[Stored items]
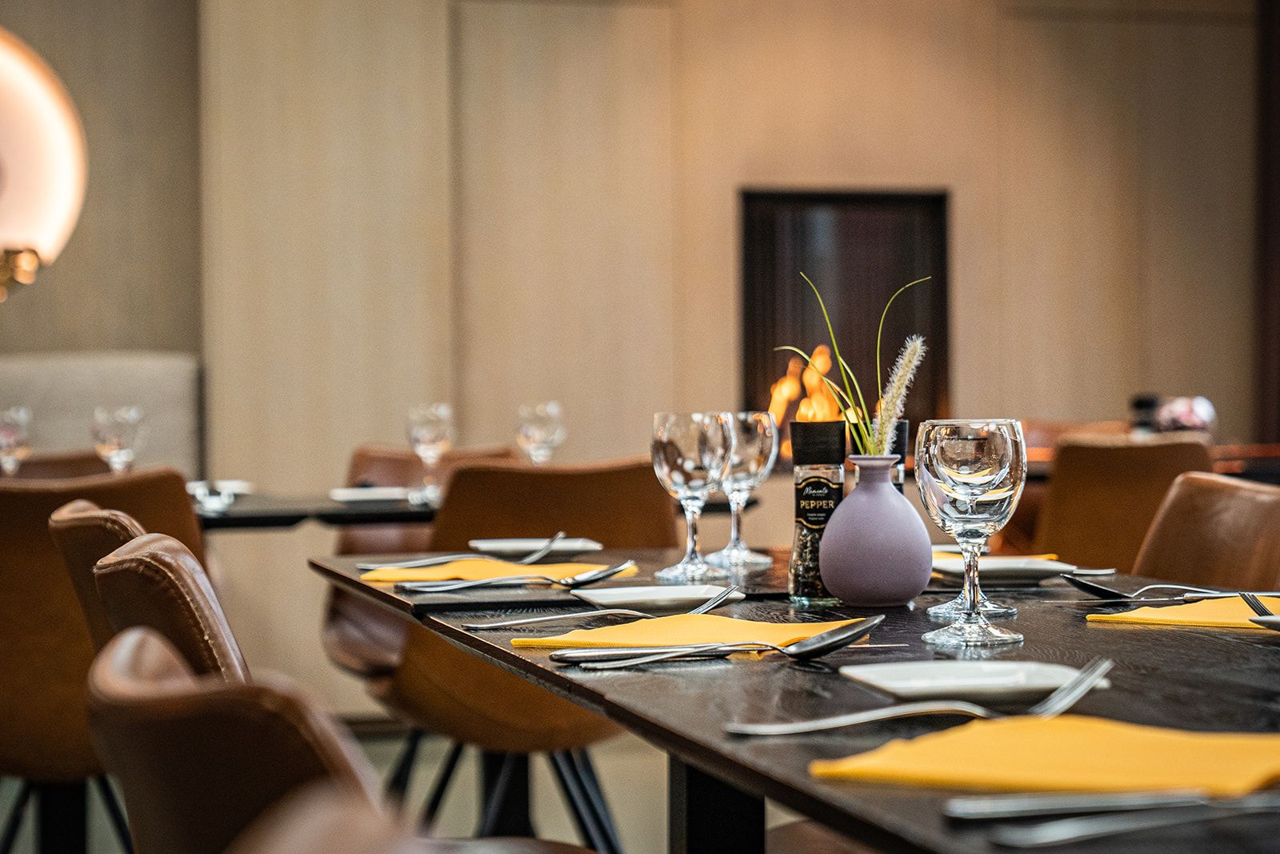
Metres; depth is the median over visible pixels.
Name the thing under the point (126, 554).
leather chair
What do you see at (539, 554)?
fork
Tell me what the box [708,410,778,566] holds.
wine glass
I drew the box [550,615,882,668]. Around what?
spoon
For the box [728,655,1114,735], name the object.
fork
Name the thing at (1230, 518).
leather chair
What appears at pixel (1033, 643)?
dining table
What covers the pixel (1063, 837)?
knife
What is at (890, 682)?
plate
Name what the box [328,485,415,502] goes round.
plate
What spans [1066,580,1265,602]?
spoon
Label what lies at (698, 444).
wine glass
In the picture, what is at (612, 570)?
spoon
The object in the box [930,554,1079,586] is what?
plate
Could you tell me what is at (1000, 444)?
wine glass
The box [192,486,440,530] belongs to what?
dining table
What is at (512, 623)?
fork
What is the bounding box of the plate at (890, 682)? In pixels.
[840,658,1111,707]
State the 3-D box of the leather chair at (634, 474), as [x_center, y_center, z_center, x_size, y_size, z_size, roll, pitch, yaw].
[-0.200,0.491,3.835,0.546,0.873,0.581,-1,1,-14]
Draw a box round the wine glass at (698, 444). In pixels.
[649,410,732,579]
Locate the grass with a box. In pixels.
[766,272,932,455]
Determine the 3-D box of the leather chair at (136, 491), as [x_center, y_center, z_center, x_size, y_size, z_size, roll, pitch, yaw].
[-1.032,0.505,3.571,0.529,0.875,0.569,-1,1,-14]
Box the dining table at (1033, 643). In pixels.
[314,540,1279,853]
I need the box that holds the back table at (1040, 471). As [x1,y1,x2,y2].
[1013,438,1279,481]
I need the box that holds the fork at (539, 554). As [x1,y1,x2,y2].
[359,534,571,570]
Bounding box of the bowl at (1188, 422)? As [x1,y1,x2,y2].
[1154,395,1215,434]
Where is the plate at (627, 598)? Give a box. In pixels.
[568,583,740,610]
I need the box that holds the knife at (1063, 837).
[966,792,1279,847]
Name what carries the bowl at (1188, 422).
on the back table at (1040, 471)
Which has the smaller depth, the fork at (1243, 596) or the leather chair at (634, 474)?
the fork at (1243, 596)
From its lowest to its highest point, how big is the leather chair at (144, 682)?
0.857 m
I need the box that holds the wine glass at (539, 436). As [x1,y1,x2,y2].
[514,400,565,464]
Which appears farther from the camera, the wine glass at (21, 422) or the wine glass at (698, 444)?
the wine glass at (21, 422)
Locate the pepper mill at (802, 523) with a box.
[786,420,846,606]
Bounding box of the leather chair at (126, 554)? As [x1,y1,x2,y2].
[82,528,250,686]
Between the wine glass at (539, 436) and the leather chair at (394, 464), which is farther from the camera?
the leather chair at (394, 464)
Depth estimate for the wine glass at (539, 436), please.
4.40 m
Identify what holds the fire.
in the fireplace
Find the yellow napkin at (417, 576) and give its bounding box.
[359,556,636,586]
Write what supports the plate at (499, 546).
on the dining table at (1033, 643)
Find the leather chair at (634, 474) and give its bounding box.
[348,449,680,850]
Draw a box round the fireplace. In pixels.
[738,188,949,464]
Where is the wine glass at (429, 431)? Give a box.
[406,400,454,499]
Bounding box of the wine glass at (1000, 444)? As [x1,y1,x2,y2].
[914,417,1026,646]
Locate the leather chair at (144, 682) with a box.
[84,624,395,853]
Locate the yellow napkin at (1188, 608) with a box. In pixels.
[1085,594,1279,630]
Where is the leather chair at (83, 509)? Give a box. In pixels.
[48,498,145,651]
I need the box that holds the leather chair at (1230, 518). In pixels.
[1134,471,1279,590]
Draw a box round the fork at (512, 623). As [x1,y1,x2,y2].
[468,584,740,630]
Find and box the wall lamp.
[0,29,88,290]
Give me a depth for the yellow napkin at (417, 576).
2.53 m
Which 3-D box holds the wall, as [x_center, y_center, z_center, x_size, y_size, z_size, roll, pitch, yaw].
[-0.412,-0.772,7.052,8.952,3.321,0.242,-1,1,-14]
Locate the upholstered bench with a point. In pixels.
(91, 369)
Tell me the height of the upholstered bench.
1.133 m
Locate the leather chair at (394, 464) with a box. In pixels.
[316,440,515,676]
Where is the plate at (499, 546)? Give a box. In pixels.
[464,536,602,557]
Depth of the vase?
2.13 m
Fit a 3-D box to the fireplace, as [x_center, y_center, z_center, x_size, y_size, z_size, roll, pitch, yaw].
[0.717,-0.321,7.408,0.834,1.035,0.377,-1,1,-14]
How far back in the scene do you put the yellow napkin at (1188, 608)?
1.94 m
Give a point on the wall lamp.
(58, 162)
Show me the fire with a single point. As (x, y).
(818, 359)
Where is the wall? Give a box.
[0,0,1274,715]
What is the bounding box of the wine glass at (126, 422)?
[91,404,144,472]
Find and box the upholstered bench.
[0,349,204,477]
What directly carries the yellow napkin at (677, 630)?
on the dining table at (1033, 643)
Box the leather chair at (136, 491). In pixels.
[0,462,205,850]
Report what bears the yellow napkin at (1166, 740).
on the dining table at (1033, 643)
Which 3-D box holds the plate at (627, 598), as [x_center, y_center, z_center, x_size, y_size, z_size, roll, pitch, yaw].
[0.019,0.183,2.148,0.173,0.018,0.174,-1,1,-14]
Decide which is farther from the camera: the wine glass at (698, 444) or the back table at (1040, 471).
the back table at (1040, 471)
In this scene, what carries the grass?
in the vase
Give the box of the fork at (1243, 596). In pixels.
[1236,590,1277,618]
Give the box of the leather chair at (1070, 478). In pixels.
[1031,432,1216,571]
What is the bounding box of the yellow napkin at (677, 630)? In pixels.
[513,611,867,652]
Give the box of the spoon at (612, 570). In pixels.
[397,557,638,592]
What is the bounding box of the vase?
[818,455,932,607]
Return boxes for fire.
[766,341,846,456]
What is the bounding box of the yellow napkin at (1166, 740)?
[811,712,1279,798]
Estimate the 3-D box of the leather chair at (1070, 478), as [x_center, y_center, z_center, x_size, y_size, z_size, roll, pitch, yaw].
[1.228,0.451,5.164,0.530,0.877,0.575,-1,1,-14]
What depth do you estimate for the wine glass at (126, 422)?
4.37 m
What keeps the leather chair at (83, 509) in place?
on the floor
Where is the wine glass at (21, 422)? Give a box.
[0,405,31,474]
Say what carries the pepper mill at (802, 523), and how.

_Problem_:
Starting at the line that contains "630)? In pixels.", write out every line through the end of the entries, exactly and with nothing added.

_Solution for this task_:
What is the bounding box of the yellow napkin at (677, 630)? In pixels.
[513,611,867,652]
Give the box of the spoon at (612, 570). In pixels.
[397,557,638,592]
What is the bounding box of the vase?
[818,455,932,607]
Return boxes for fire.
[766,341,846,456]
What is the bounding box of the yellow napkin at (1166, 740)?
[811,712,1279,798]
Estimate the 3-D box of the leather chair at (1070, 478), as [x_center, y_center, z_center, x_size, y_size, z_size, roll, pitch, yaw].
[1.228,0.451,5.164,0.530,0.877,0.575,-1,1,-14]
What depth do you estimate for the wine glass at (126, 422)?
4.37 m
What keeps the leather chair at (83, 509) in place?
on the floor
Where is the wine glass at (21, 422)? Give a box.
[0,405,31,474]
Say what carries the pepper mill at (802, 523), and how.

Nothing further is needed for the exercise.